Records supplied:
====================

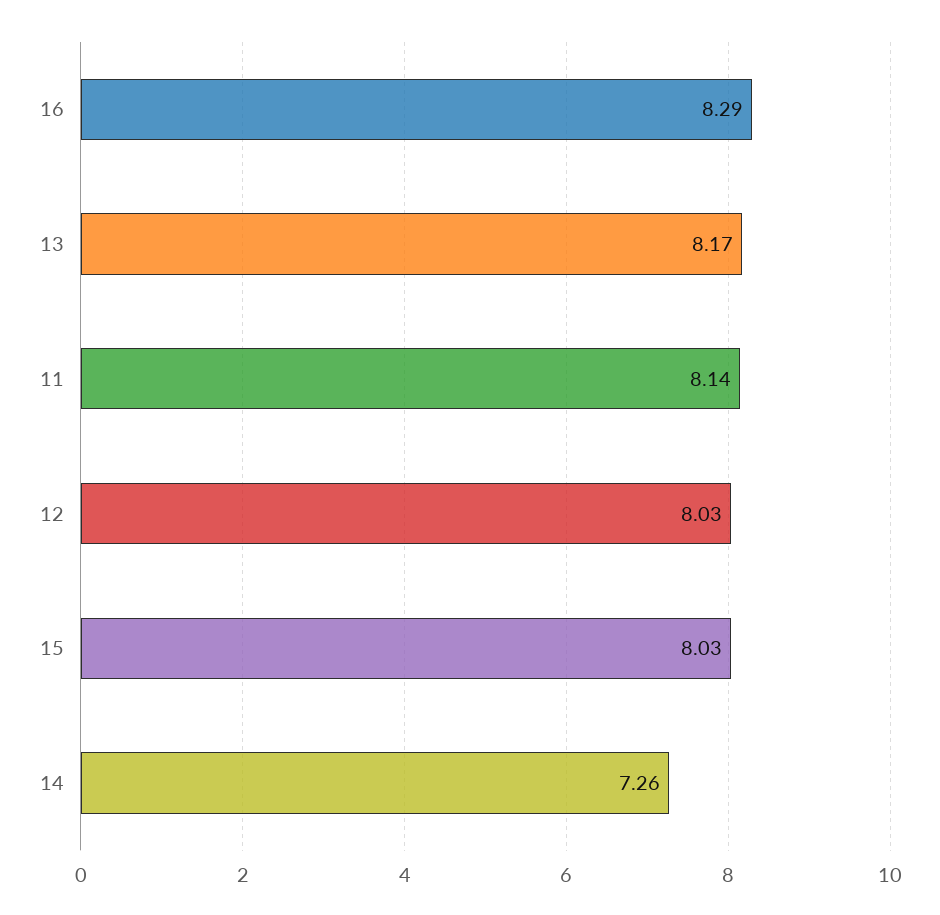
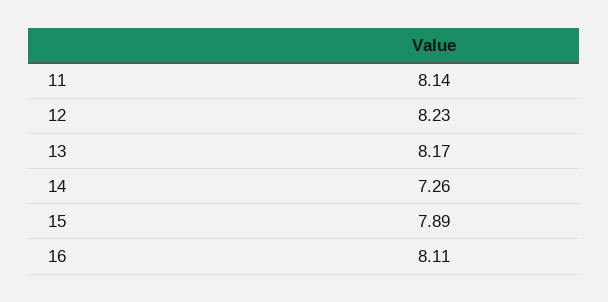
16: 8.29 -> 8.11
12: 8.03 -> 8.23
15: 8.03 -> 7.89

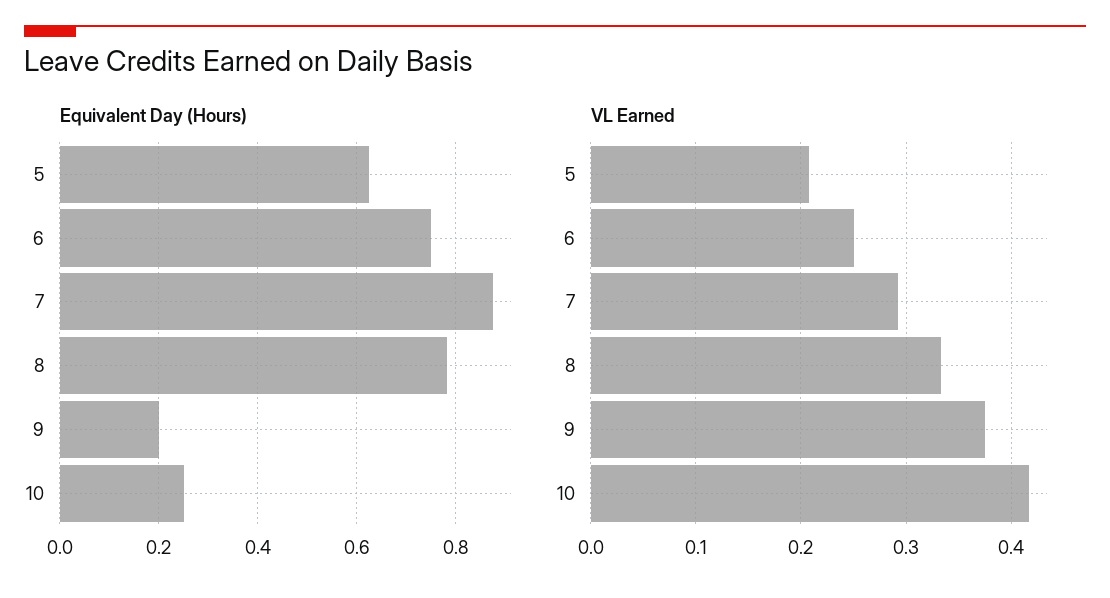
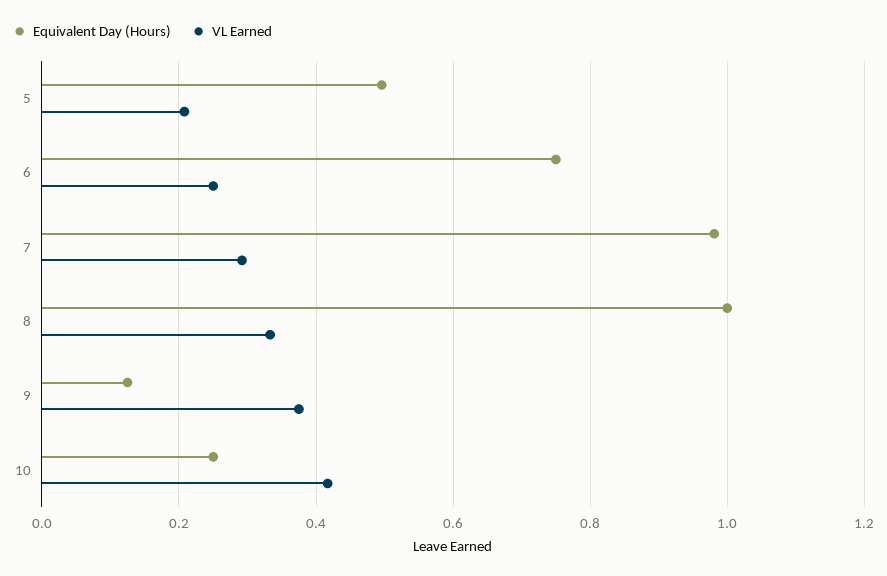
Equivalent Day (Hours), 5: 0.62 -> 0.5
Equivalent Day (Hours), 7: 0.88 -> 0.98
Equivalent Day (Hours), 8: 0.78 -> 1
Equivalent Day (Hours), 9: 0.2 -> 0.12

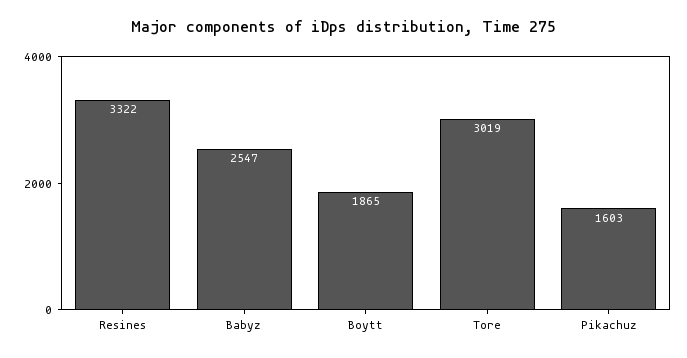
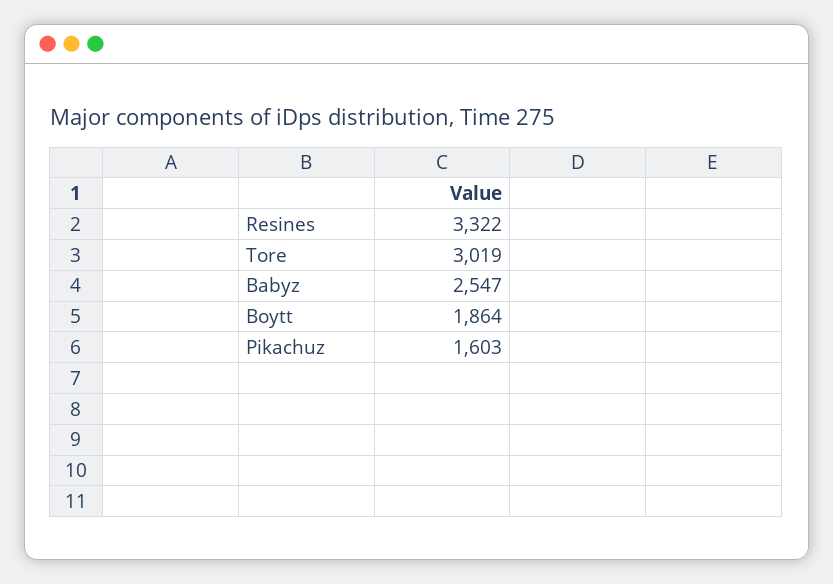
Boytt: 1865 -> 1864

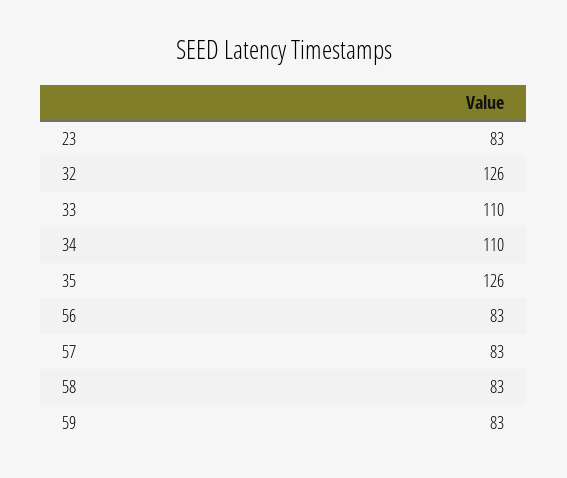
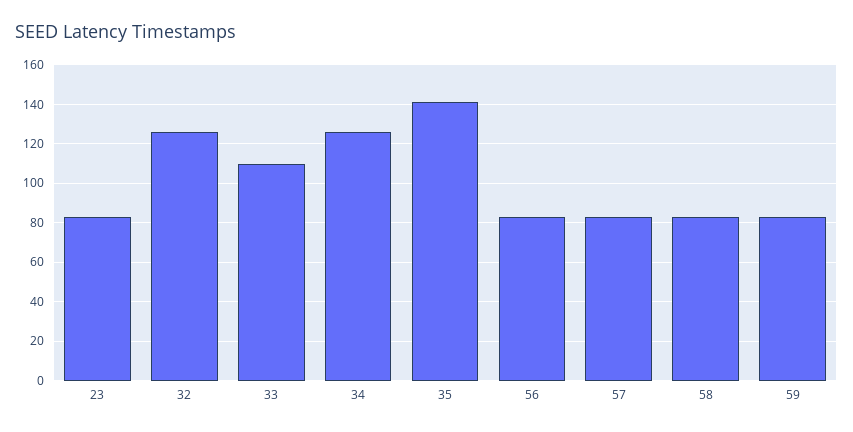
34: 110 -> 125
35: 126 -> 140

====================

Work instruction: Looking at the entries above, work out how many lines include the word "Equivalent" and reply with that number alone.

Response to the task: 4